To our neighbours, who whenever they feel hot at night
(and I mean hot in the temperature sense)
Please, desist from smoking pot.
It really peeves your neighbours
who have to close their windows
and put the fan on
and hope that the disgusting smell
this time of SKUNK!
not perfume
passes
and that they won't awake
with a sore throat
from YOUR need to relax yourself
and share with your neighbours.

Saturday, 2 May 2009

RAIN!

It RAINED yesterday and drizzled today. Rain! In May!

This list shows the average precipitation in inches and (mm) for San Jose, California, over the year:

January 3.2 (81.3)
February 2.8 (71.1)
March 2.6 (66)
April 1.0 (25.4)
May 0.4 (10.2)
June 0.1 (2.5)
July 0.1 (2.5)
August 0.1 (2.5)
September 0.2 (5.1)
October 0.9 (22.9)
November 1.2 (30.5)
December 2.0 (50.8)
Total: 15.1 (383.5)

(Scuse the formatting - can't be bothered writing HTML table code. Plus I think they say 2.5mm on average in June, July and August cos once in 10 years a thunderstorm dumps an inch of rain in one afternoon, then no more rain is seen for ages.)

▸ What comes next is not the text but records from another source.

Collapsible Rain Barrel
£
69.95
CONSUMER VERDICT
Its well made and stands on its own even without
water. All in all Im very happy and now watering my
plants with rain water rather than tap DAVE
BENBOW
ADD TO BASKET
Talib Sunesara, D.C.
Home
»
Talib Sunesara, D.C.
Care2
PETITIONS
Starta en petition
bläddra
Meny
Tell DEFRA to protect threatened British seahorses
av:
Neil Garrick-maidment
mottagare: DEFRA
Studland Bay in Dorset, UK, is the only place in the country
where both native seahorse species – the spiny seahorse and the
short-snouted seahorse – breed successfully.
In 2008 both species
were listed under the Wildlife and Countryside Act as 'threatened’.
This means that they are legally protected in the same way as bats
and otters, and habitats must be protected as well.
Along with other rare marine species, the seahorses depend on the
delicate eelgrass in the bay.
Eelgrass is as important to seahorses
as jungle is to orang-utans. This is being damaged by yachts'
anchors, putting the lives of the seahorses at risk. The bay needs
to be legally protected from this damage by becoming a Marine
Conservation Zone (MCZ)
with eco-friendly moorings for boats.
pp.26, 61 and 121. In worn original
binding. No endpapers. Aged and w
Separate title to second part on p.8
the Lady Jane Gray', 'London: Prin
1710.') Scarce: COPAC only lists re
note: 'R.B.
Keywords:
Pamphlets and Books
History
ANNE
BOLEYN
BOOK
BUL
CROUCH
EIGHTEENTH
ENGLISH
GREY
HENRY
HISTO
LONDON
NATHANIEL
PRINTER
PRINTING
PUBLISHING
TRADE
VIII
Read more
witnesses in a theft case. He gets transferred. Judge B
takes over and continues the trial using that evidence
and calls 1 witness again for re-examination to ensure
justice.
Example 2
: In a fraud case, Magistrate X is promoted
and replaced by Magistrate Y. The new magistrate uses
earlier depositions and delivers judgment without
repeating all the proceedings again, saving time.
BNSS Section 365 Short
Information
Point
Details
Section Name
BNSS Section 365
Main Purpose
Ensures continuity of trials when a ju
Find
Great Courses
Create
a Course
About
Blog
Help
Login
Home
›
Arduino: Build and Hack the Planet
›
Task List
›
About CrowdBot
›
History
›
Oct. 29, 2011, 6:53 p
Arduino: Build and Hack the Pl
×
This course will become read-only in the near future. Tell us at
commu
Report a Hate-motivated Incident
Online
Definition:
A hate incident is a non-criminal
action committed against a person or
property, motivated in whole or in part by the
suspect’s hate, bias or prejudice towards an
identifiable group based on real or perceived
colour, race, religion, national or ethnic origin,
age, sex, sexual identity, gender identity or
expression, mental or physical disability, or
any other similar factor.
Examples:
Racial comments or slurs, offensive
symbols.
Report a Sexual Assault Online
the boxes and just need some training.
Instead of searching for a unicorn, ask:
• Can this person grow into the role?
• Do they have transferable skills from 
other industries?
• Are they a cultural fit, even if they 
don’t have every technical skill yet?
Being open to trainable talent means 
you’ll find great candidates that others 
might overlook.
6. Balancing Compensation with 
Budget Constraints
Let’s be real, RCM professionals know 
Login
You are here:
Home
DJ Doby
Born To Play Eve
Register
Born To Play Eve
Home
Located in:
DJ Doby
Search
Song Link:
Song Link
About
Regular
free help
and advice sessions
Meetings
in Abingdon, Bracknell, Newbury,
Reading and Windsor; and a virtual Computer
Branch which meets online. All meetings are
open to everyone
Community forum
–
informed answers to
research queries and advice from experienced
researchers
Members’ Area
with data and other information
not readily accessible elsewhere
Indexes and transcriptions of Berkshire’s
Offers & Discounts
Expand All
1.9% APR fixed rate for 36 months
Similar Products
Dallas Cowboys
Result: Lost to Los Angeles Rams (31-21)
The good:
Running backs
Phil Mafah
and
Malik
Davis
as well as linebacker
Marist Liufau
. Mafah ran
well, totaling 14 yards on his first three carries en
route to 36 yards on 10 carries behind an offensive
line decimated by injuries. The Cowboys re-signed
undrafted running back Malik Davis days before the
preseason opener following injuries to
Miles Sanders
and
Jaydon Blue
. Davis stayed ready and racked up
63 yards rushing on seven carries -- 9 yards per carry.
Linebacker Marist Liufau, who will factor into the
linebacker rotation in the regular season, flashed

Of course when I look at the local rainfall data, it says no rain fell at *all* in the last day. That is because it is stupid, IMO. I know rain fell cos I was out in it! There was water running off the pavements. There was water running out the storm drain into the creek. It was not coming from sprinkler systems. It may have only been 2mm of rain but it was enough to make me use my umbrella.

In hairing off looking for local rainfall data (which took over an hour, I might add plus an extra hour for a nice diversion into looking at the seismic faults around here and pics and lovely stuff), I discover that noone particularly cares how much rain falls in San Jose. Weatherunderground has lots of little local weather stations but I get the feeling many of these are quite recent as their data peters out before 2008 or 2007. I eventually found that sfgate has a list of rainfall totals for the current rain year and the last one too. SJ had 80% of its usual rainfall (12" rather than 15"). As far as I can tell, Campbell (where we live) gets less than 10" of rain a year on average, which makes me wonder how on earth they grew fruit trees here - this whole area was an orchard and canned and dried all sorts of fruits.

It just gives me the feeling that people here are just plain not interested in weather. They are used to the weather being unchanging for half the year and barely variable for the rest of it. Where I come from, the weather is a major topic of conversation - it changes. We worry about rainfall, we gripe about it being Too Hot or Too Freezing, or Too Dry or Too Wet (rarely these days - rain is good!), we have a whole network of govt sponsored weather stations, I can look up a website to see how much rainfall fell in my local area in the last day, week or year (and get historical records too)... I guess we are just boring and obsessed at home with our interest in the weather and whether we'll get any rain.